Há suspeitas de violações ao Estado de Direito por parte de vários Estados-membros da União Europeia. Como avalia a situação?

Felizmente, trata-se da exceção e não da regra. Mas, de facto, há cada vez mais casos que suscitam uma enorme preocupação, devendo ser objeto de um escrutínio atento e rigoroso. O exemplo mais recente é o da Polónia, onde foram introduzidas várias alterações à composição e ao modo de funcionamento do Tribunal Constitucional que podem pôr em causa a independência deste órgão jurisdicional. O Conselho da Europa já se pronunciou criticamente sobre o caso, através da sua Comissão de Veneza. Ao nível da UE, a Comissão Europeia também já desencadeou um processo de averiguações, sendo a primeira vez que se fez uso de um mecanismo instituído em 2014 com vista ao controlo do respeito pelas instituições e regras fundamentais do Estado de Direito no interior da União. Agora há que aguardar pela avaliação final da Comissão Europeia.

Se necessário, a União Europeia dispõe dos instrumentos adequados para atuar neste tipo de casos?

O Tratado da União Europeia prevê, no seu artigo 7.º, um mecanismo de aplicação de sanções políticas aos Estados-membros que infrinjam os valores fundamentais em que a União se baseia, como o princípio democrá- tico ou do respeito pelo Direito. Em caso de comprovada violação destes princípios, um Estado-membro pode mesmo ver suspenso o seu direito de voto no Conselho. O problema é que estas sanções, para serem aplicadas, carecem de uma decisão por unanimidade (excluindo o Estado infrator), o que até ao momento nunca aconteceu. Daí que sejam necessários outros instrumentos, sobretudo de tipo preventivo e menos dependentes de negociações políticas. Neste âmbito, deve salientar-se o mecanismo instituído pela Comissão Europeia, que referi anteriormente. Trata-se de um procedimento institucional de alerta precoce e de diálogo, em três fases, com vista à correção atempada e eficaz de qualquer desvio ao Estado de Direito por parte de um Estado-membro. O Parlamento Europeu, pela sua parte, também está neste momento a discutir novas iniciativas para assegurar o cabal respeito pelas instituições democráticas, o Estado de Direito e os direitos fundamentais na União Europeia.

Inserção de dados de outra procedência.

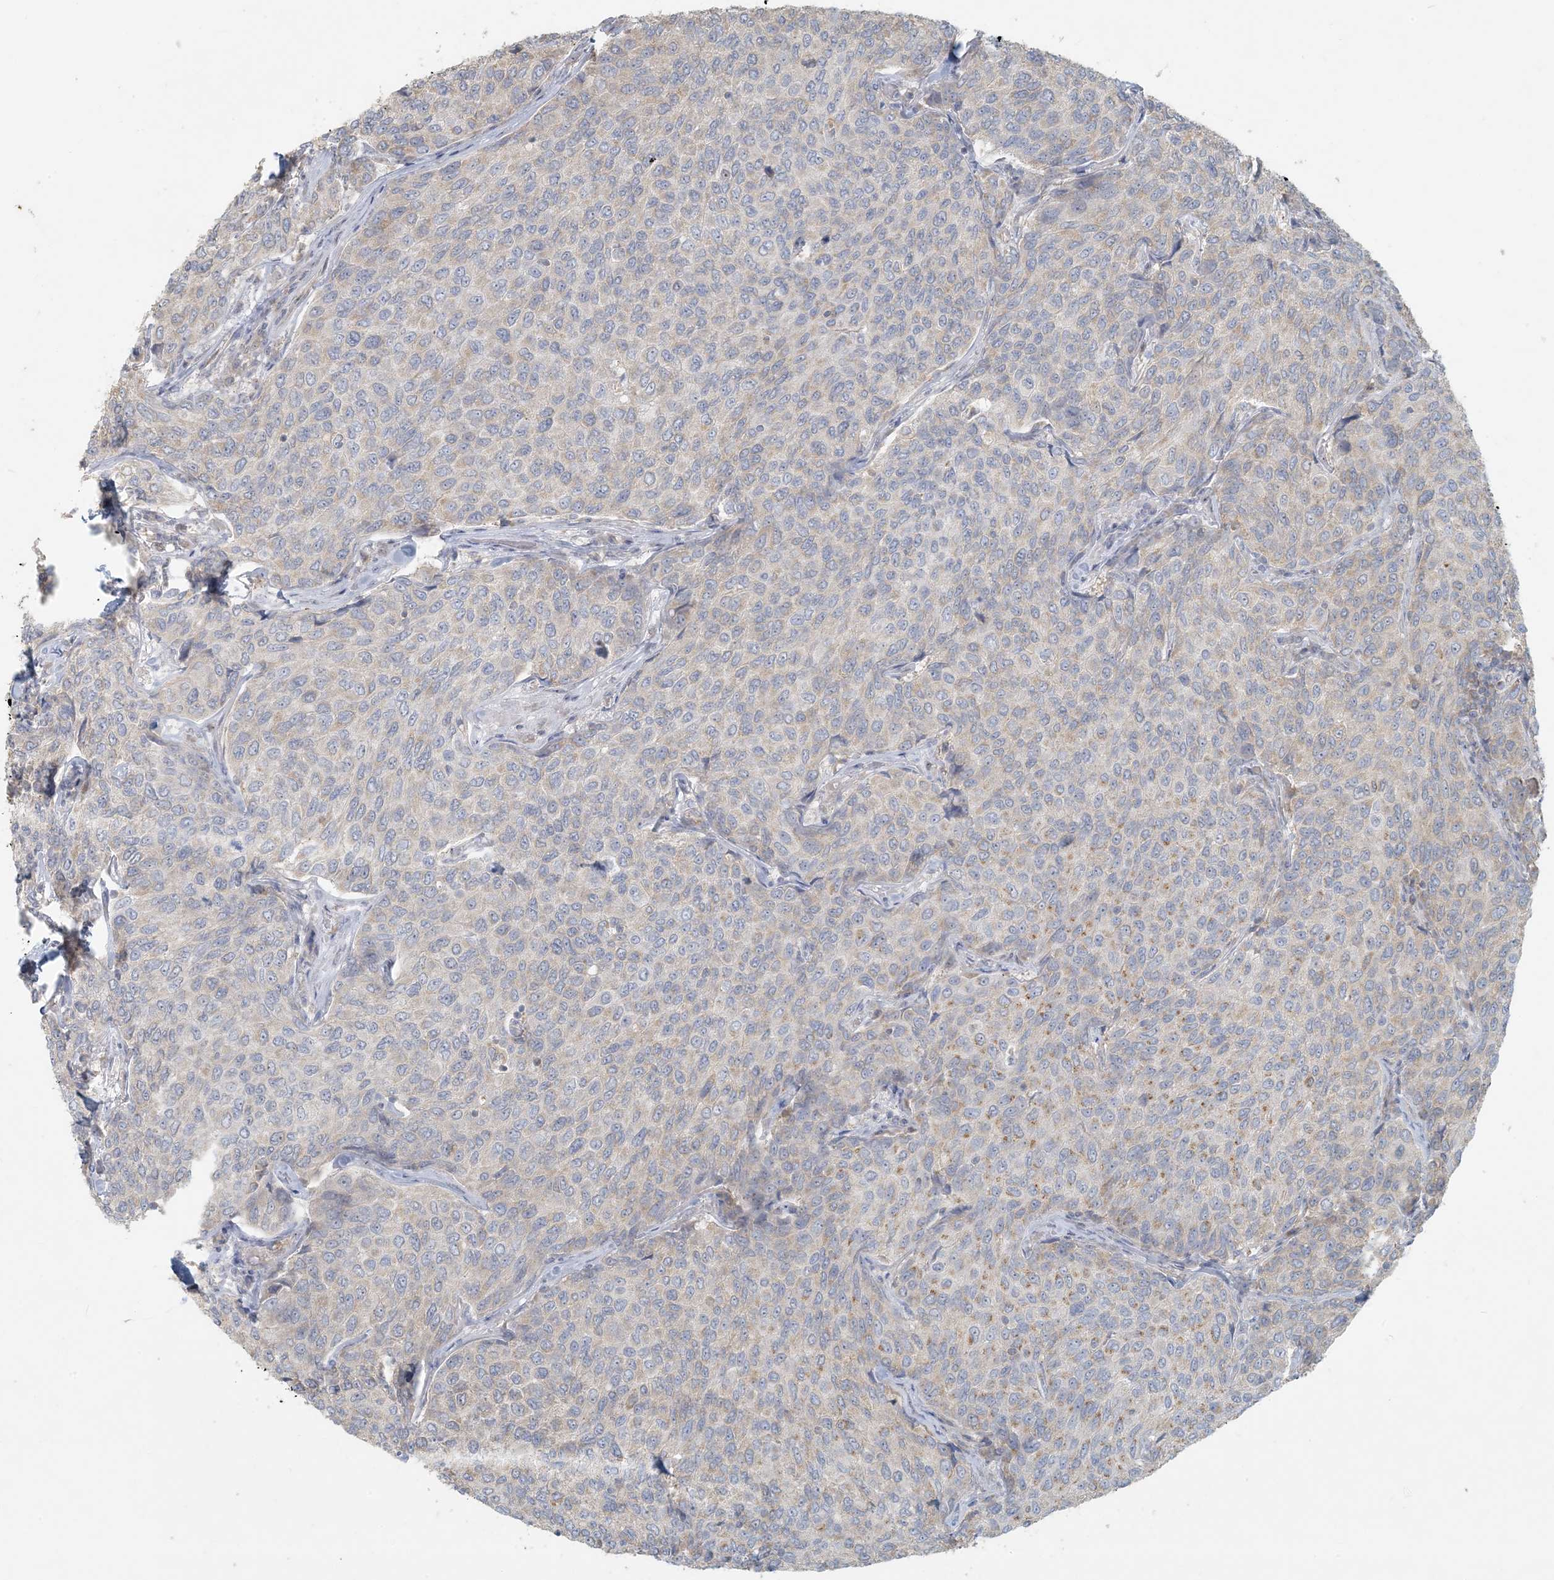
{"staining": {"intensity": "negative", "quantity": "none", "location": "none"}, "tissue": "breast cancer", "cell_type": "Tumor cells", "image_type": "cancer", "snomed": [{"axis": "morphology", "description": "Duct carcinoma"}, {"axis": "topography", "description": "Breast"}], "caption": "DAB (3,3'-diaminobenzidine) immunohistochemical staining of invasive ductal carcinoma (breast) exhibits no significant staining in tumor cells. (Brightfield microscopy of DAB immunohistochemistry at high magnification).", "gene": "HACL1", "patient": {"sex": "female", "age": 55}}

Que iniciativas são essas?

O tema ainda está em discussão, no âmbito de um parecer em que eu sou relator-sombra. O objetivo é encontrar formas de permitir um controlo sistemático e um debate frequente, ao nível europeu, sobre o respeito pela democracia e os direitos fundamentais nos vários Estados-membros. Só assim será possível assegurar a permanência de uma cultura de adesão aos valores democráticos em toda a União. Cultura essa que sempre esteve no âmago do projeto europeu, enquanto espaço comum de valores e liberdades fundamentais.